*TASK DIRECTIONS*: State the number of lines in these records that include the string "with", and say nothing more.

*Stored data*:
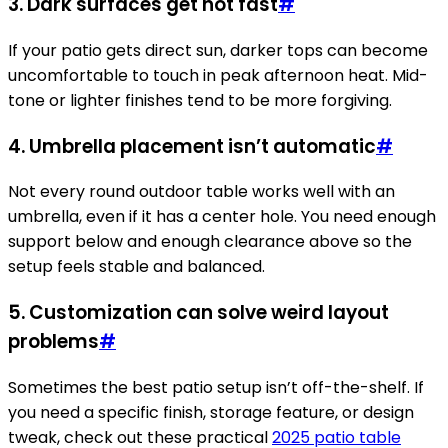
3. Dark surfaces get hot fast
#
If your patio gets direct sun, darker tops can become
uncomfortable to touch in peak afternoon heat. Mid-
tone or lighter finishes tend to be more forgiving.
4. Umbrella placement isn’t automatic
#
Not every round outdoor table works well with an
umbrella, even if it has a center hole. You need enough
support below and enough clearance above so the
setup feels stable and balanced.
5. Customization can solve weird layout
problems
#
Sometimes the best patio setup isn’t off-the-shelf. If
you need a specific finish, storage feature, or design
tweak, check out these practical
2025 patio table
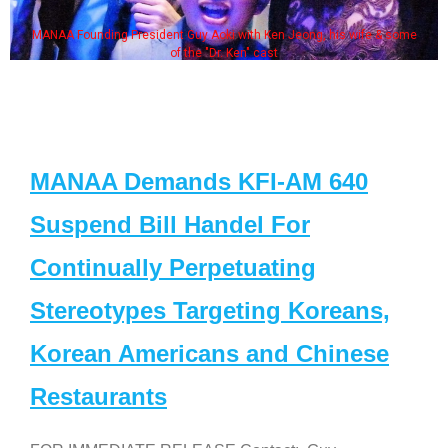
MANAA Founding President Guy Aoki with Ken Jeong, his wife & some
of the "Dr. Ken" cast
MANAA Demands KFI-AM 640
Suspend Bill Handel For
Continually Perpetuating
Stereotypes Targeting Koreans,
Korean Americans and Chinese
Restaurants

*REPLY TO THE TASK*: 2